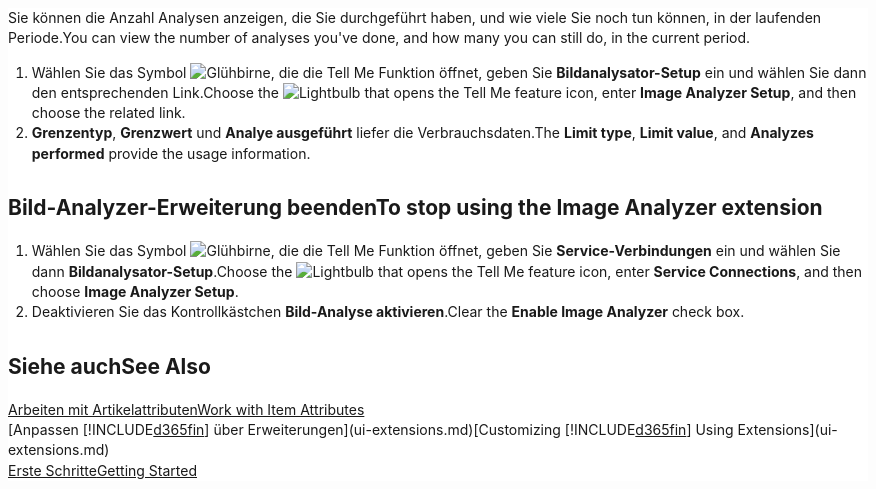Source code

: <span data-ttu-id="b30c5-164">Sie können die Anzahl Analysen anzeigen, die Sie durchgeführt haben, und wie viele Sie noch tun können, in der laufenden Periode.</span><span class="sxs-lookup"><span data-stu-id="b30c5-164">You can view the number of analyses you've done, and how many you can still do, in the current period.</span></span>  

1. <span data-ttu-id="b30c5-165">Wählen Sie das Symbol ![Glühbirne, die die Tell Me Funktion öffnet](media/ui-search/search_small.png "Tell Me-Funktion"), geben Sie **Bildanalysator-Setup** ein und wählen Sie dann den entsprechenden Link.</span><span class="sxs-lookup"><span data-stu-id="b30c5-165">Choose the ![Lightbulb that opens the Tell Me feature](media/ui-search/search_small.png "Tell me what you want to do") icon, enter **Image Analyzer Setup**, and then choose the related link.</span></span>  
2. <span data-ttu-id="b30c5-166">**Grenzentyp**, **Grenzwert** und **Analye ausgeführt** liefer die Verbrauchsdaten.</span><span class="sxs-lookup"><span data-stu-id="b30c5-166">The **Limit type**, **Limit value**, and **Analyzes performed** provide the usage information.</span></span>  

## <a name="to-stop-using-the-image-analyzer-extension"></a><span data-ttu-id="b30c5-167">Bild-Analyzer-Erweiterung beenden</span><span class="sxs-lookup"><span data-stu-id="b30c5-167">To stop using the Image Analyzer extension</span></span>

1. <span data-ttu-id="b30c5-168">Wählen Sie das Symbol ![Glühbirne, die die Tell Me Funktion öffnet](media/ui-search/search_small.png "Tell Me-Funktion"), geben Sie **Service-Verbindungen** ein und wählen Sie dann **Bildanalysator-Setup**.</span><span class="sxs-lookup"><span data-stu-id="b30c5-168">Choose the ![Lightbulb that opens the Tell Me feature](media/ui-search/search_small.png "Tell me what you want to do") icon, enter **Service Connections**, and then choose **Image Analyzer Setup**.</span></span>  
2. <span data-ttu-id="b30c5-169">Deaktivieren Sie das Kontrollkästchen **Bild-Analyse aktivieren**.</span><span class="sxs-lookup"><span data-stu-id="b30c5-169">Clear the **Enable Image Analyzer** check box.</span></span>  

## <a name="see-also"></a><span data-ttu-id="b30c5-170">Siehe auch</span><span class="sxs-lookup"><span data-stu-id="b30c5-170">See Also</span></span>

[<span data-ttu-id="b30c5-171">Arbeiten mit Artikelattributen</span><span class="sxs-lookup"><span data-stu-id="b30c5-171">Work with Item Attributes</span></span>](inventory-how-work-item-attributes.md)  
<span data-ttu-id="b30c5-172">[Anpassen [!INCLUDE[d365fin](includes/d365fin_md.md)] über Erweiterungen](ui-extensions.md)</span><span class="sxs-lookup"><span data-stu-id="b30c5-172">[Customizing [!INCLUDE[d365fin](includes/d365fin_md.md)] Using Extensions](ui-extensions.md)</span></span>  
[<span data-ttu-id="b30c5-173">Erste Schritte</span><span class="sxs-lookup"><span data-stu-id="b30c5-173">Getting Started</span></span>](product-get-started.md)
------------------------------------------------------------------------
### EXERCISE BRIEF
Could you return, unchanged, everything from the line containing "Image Analyzer extension</span></span>" down to the last line of the rows, including both?

### TASK SOLUTION
## <a name="to-stop-using-the-image-analyzer-extension"></a><span data-ttu-id="b30c5-167">Bild-Analyzer-Erweiterung beenden</span><span class="sxs-lookup"><span data-stu-id="b30c5-167">To stop using the Image Analyzer extension</span></span>

1. <span data-ttu-id="b30c5-168">Wählen Sie das Symbol ![Glühbirne, die die Tell Me Funktion öffnet](media/ui-search/search_small.png "Tell Me-Funktion"), geben Sie **Service-Verbindungen** ein und wählen Sie dann **Bildanalysator-Setup**.</span><span class="sxs-lookup"><span data-stu-id="b30c5-168">Choose the ![Lightbulb that opens the Tell Me feature](media/ui-search/search_small.png "Tell me what you want to do") icon, enter **Service Connections**, and then choose **Image Analyzer Setup**.</span></span>  
2. <span data-ttu-id="b30c5-169">Deaktivieren Sie das Kontrollkästchen **Bild-Analyse aktivieren**.</span><span class="sxs-lookup"><span data-stu-id="b30c5-169">Clear the **Enable Image Analyzer** check box.</span></span>  

## <a name="see-also"></a><span data-ttu-id="b30c5-170">Siehe auch</span><span class="sxs-lookup"><span data-stu-id="b30c5-170">See Also</span></span>

[<span data-ttu-id="b30c5-171">Arbeiten mit Artikelattributen</span><span class="sxs-lookup"><span data-stu-id="b30c5-171">Work with Item Attributes</span></span>](inventory-how-work-item-attributes.md)  
<span data-ttu-id="b30c5-172">[Anpassen [!INCLUDE[d365fin](includes/d365fin_md.md)] über Erweiterungen](ui-extensions.md)</span><span class="sxs-lookup"><span data-stu-id="b30c5-172">[Customizing [!INCLUDE[d365fin](includes/d365fin_md.md)] Using Extensions](ui-extensions.md)</span></span>  
[<span data-ttu-id="b30c5-173">Erste Schritte</span><span class="sxs-lookup"><span data-stu-id="b30c5-173">Getting Started</span></span>](product-get-started.md)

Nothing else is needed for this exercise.